Background Eosinophilic esophagitits (EE) is a distinct clinicopathologic condition first described in 1978 when it was initially recognized as an important cause of dysphagia in children. Of late, it is being reported more often in the adult population also, especially males. Key to diagnosis is finding mucosal eosinophils in the esophagus, specifically the proximal esophagus. Although dysphagia is the major complaint in these patients, there is little information as to whether an esophageal motility disturbance could accompany this entity.

Aims of the Study To review the results of esophageal motility studies in patients diagnosed with EE at the Kansas University Medical Center.

Methods Patients whose proximal esophageal biopsy was consistent with EE were included in the study. Four patients were identified who also underwent esophageal manometry for complaints of dysphagia and subsequently had endoscopy with esophageal biopsies performed.

Results All the patients had the typical “ringed” esophagus and a corrugated appearance on endoscopy. Two of the four patients had accompanying symptoms of gastroesophageal reflux disease (GERD). Pharyngeal function, peristaltic motility of the esophageal body, contraction amplitudes, and the lower esophageal sphincter were normal in all patients. One patient had a LES pressure of 15 mm Hg, which was low normal (normal 15-35 mm Hg). This patient was being treated for GERD.

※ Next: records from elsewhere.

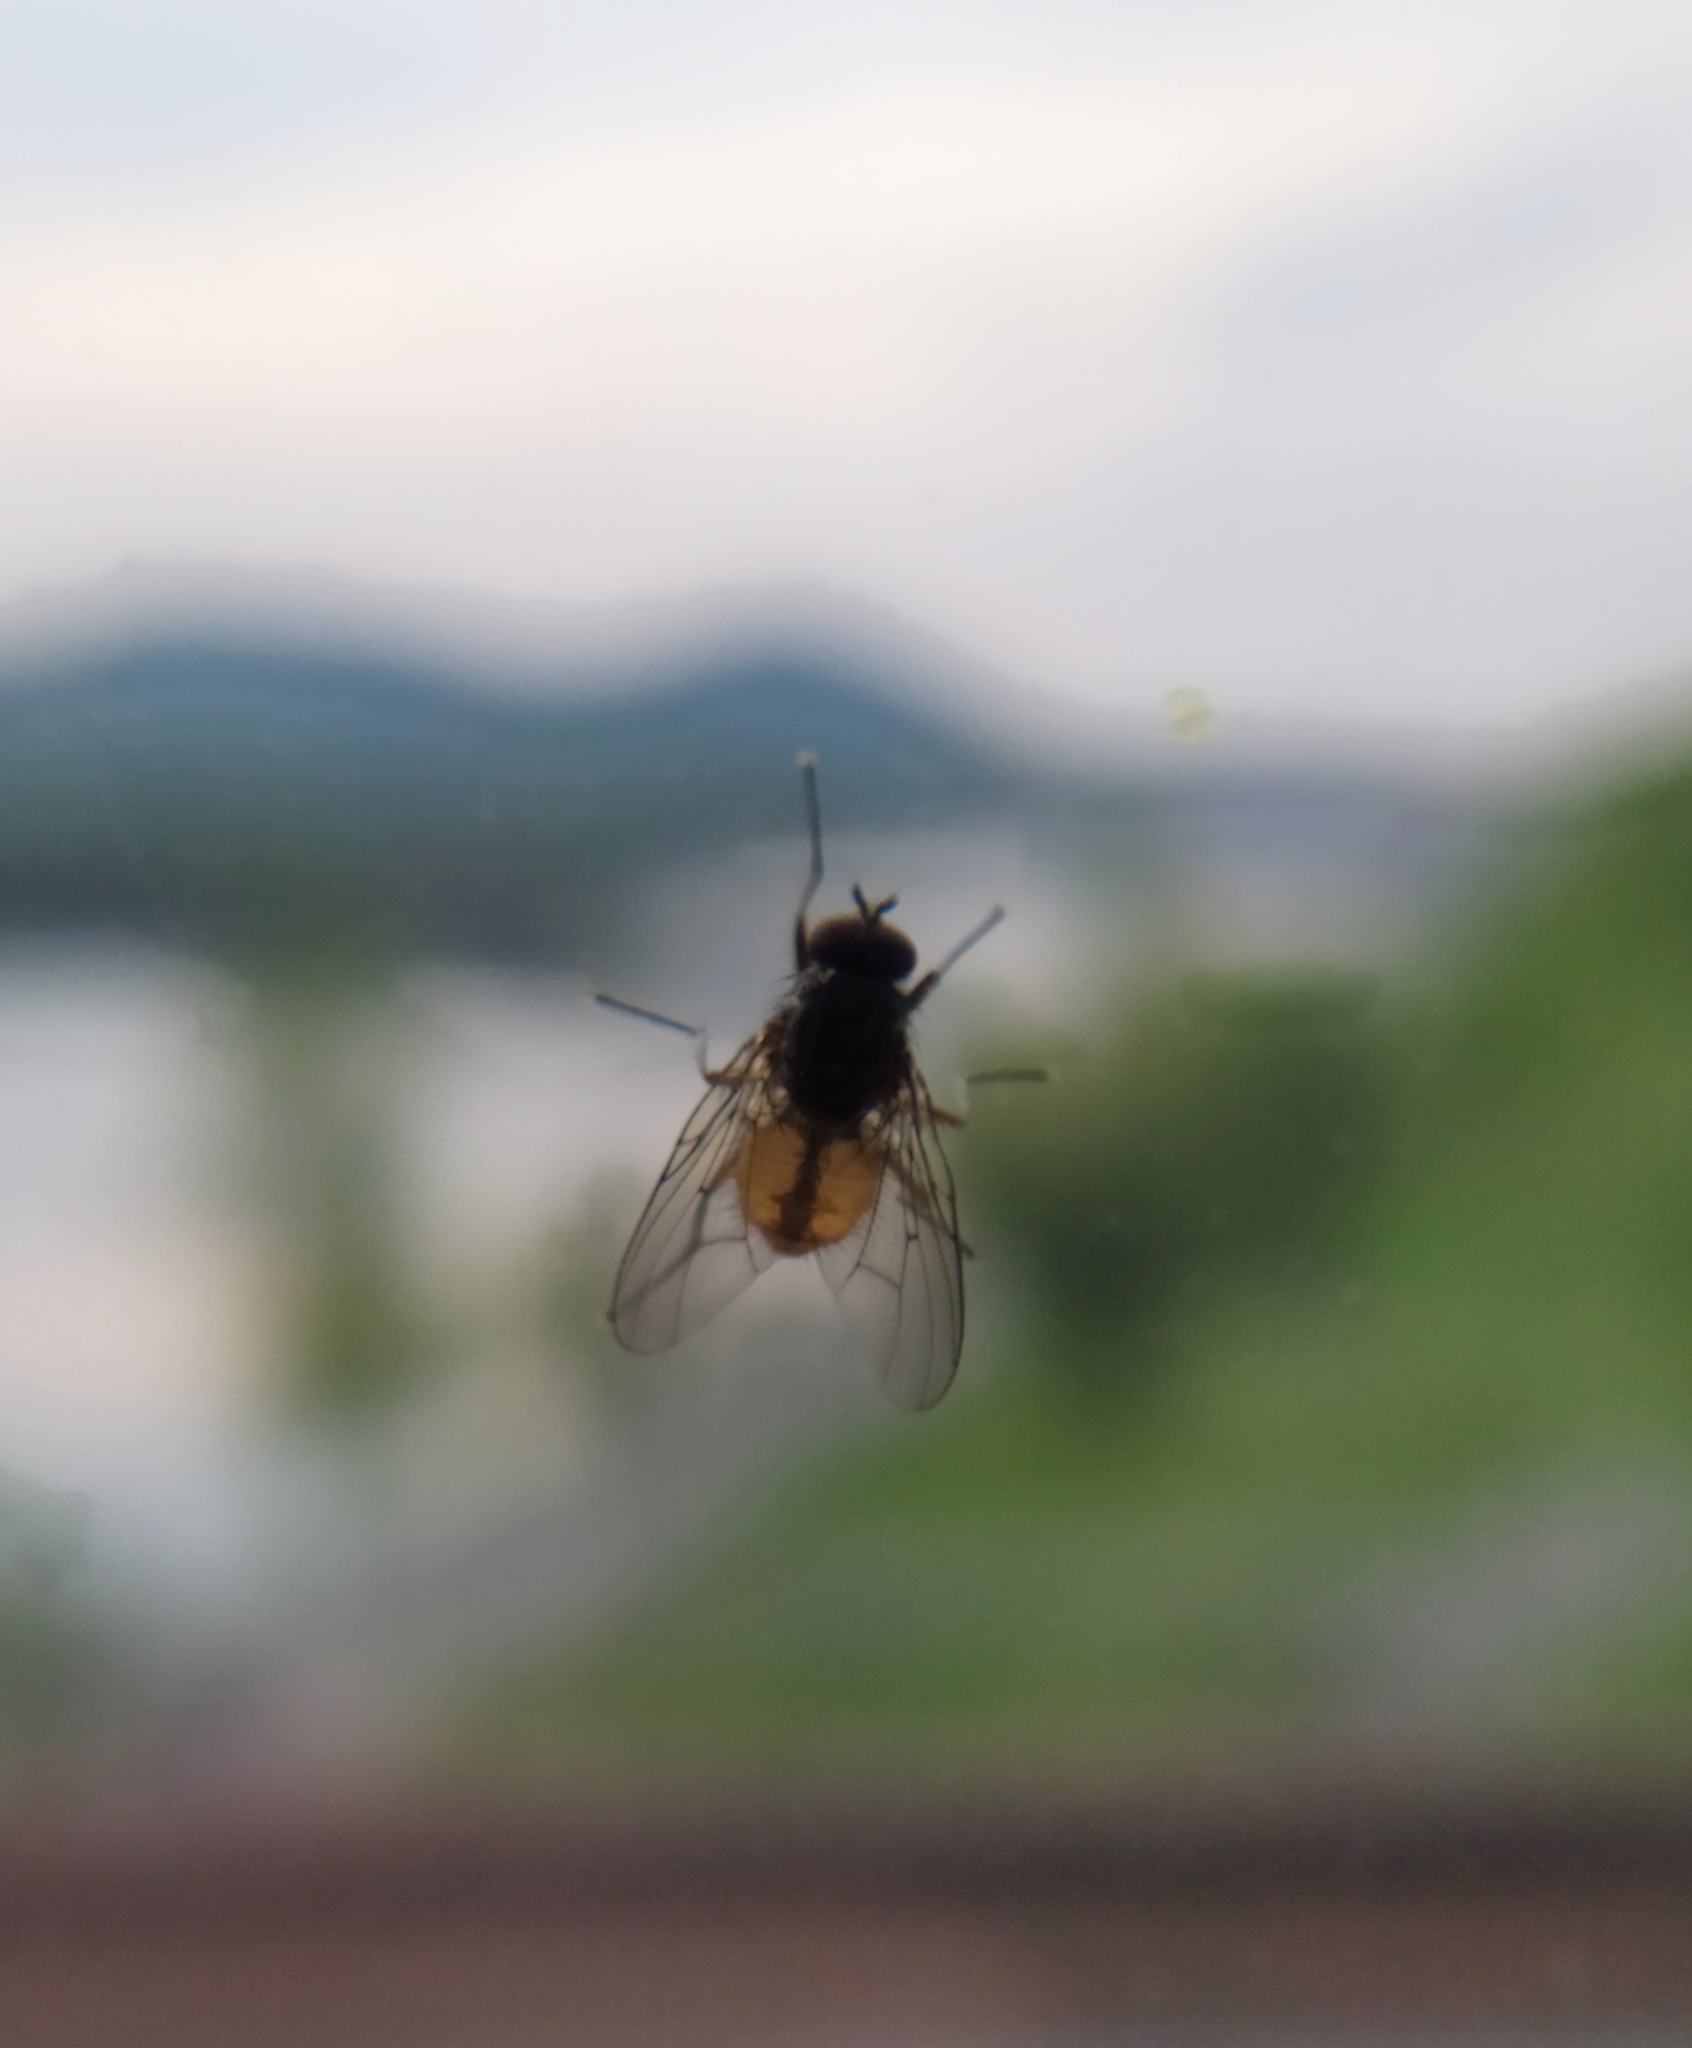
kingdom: Animalia
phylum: Arthropoda
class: Insecta
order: Diptera
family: Muscidae
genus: Phaonia
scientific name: Phaonia subventa
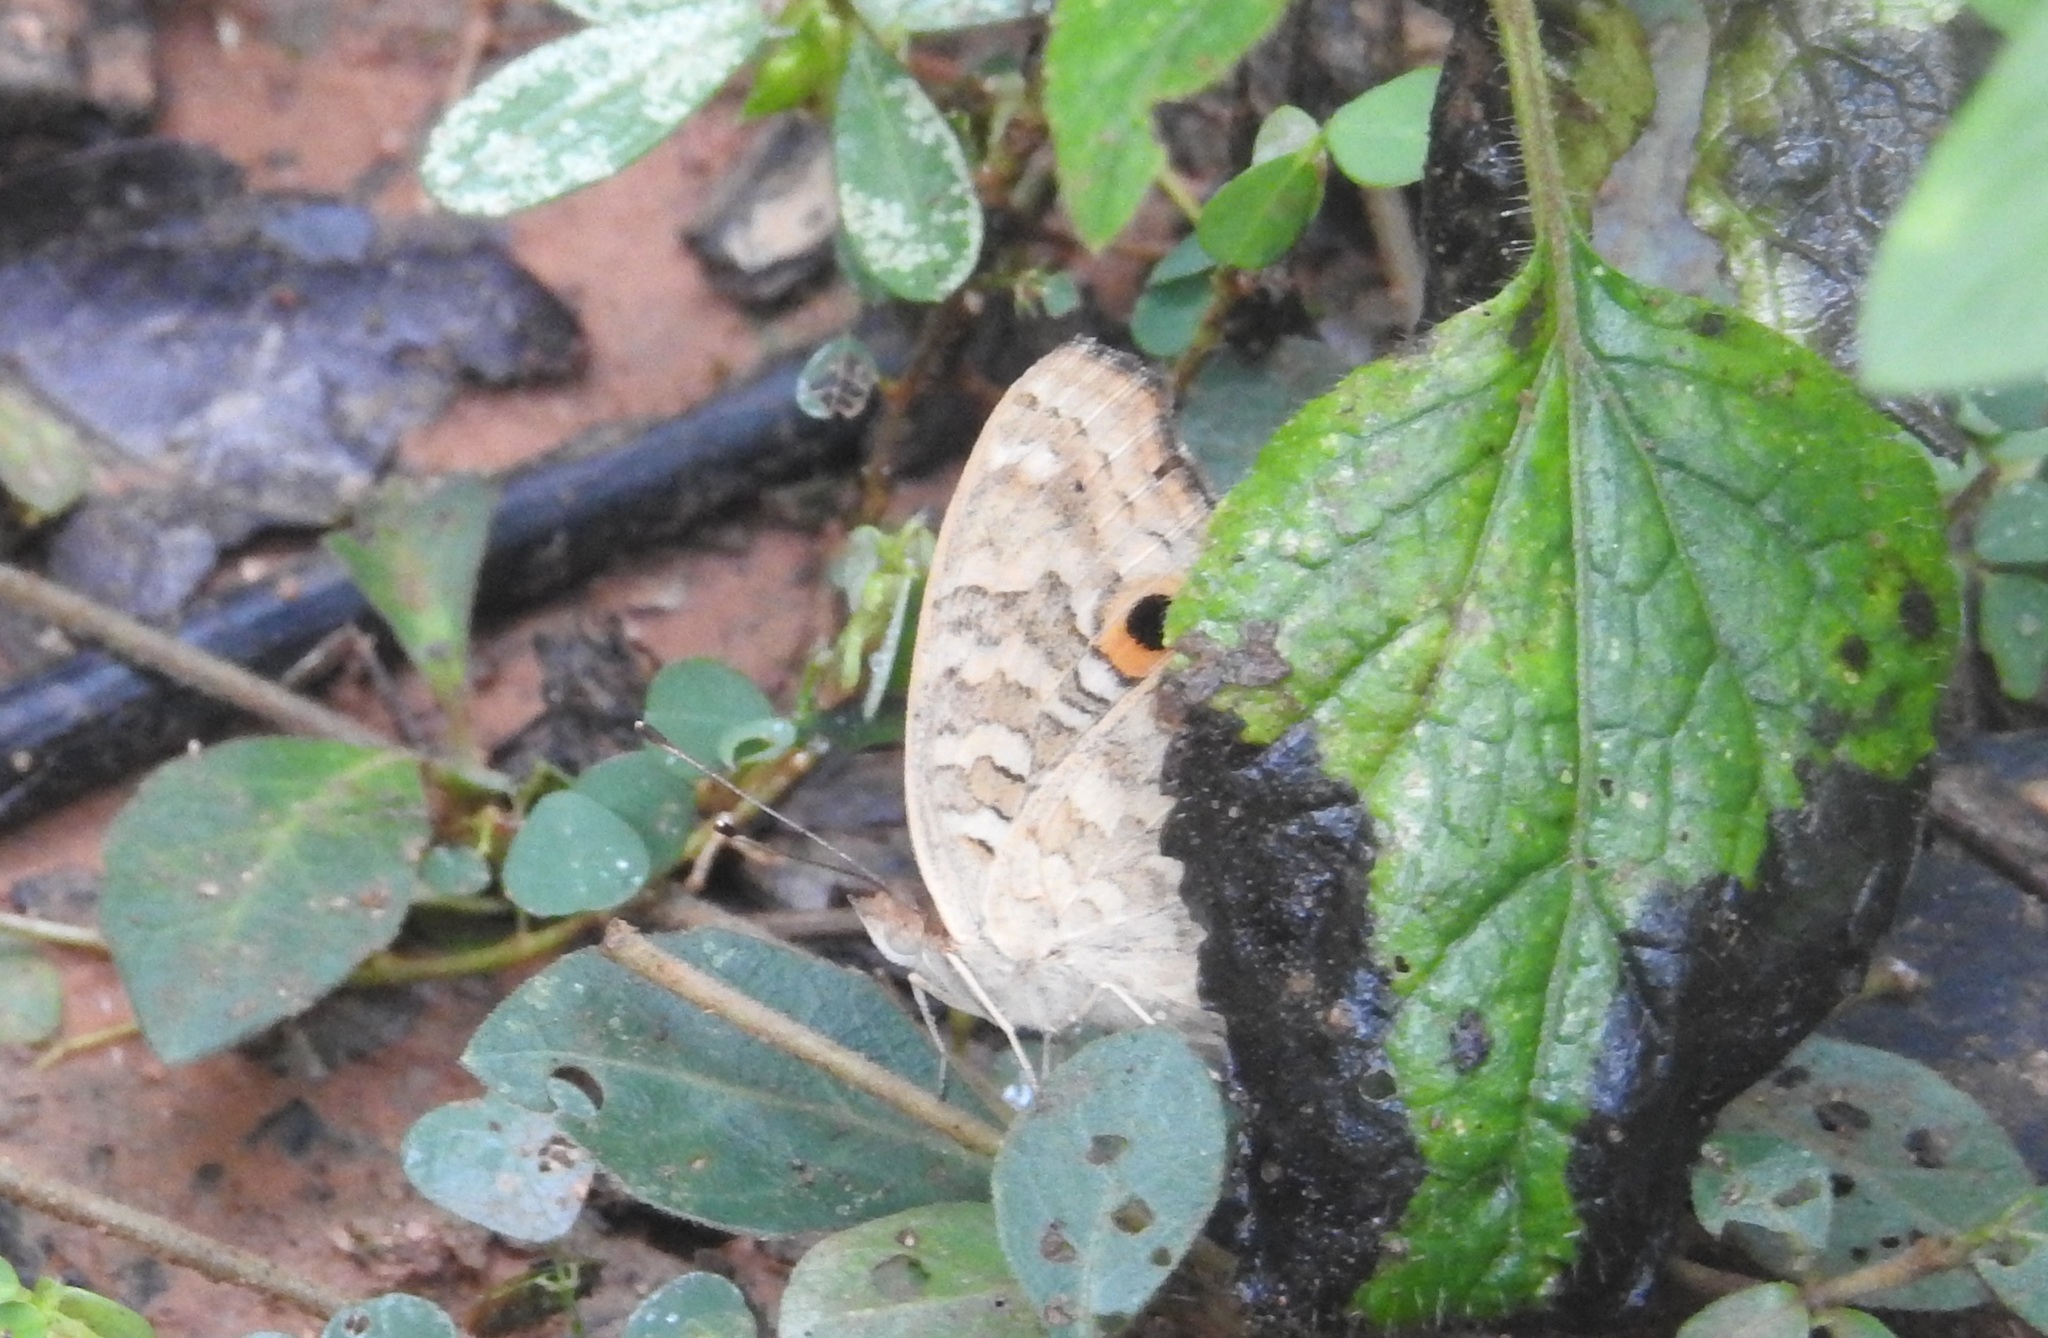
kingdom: Animalia
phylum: Arthropoda
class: Insecta
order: Lepidoptera
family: Nymphalidae
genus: Junonia
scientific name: Junonia lemonias
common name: Lemon pansy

Discussion None of the patients had significant abnormalities by esophageal manometry to explain their dysphagia. Although dysphagia is a common complaint in EE, the pathogenic mechanism for this complaint is not clearly known. It is speculated that eosinophils proliferate the muscular layer in patients with EE and release histamine and other chemokines in response to exposure to allergens, which, in turn, induces dysphagia. Isolated case reports in the past have suggested that high-amplitude esophageal body contractions and impaired esophageal peristalsis could be found on esophageal manometry in patients with EE. These changes could not be reproduced in our study, although the procedure was performed when patients were asymptomatic, and perhaps this could change during episodes of dysphagia.

Conclusions EE is not associated with any specific abnormalities of esophageal manometry. Dysphagia not explained by esophageal manometry or by findings from endoscopic and imaging studies of the esophagus should raise suspicion for EE.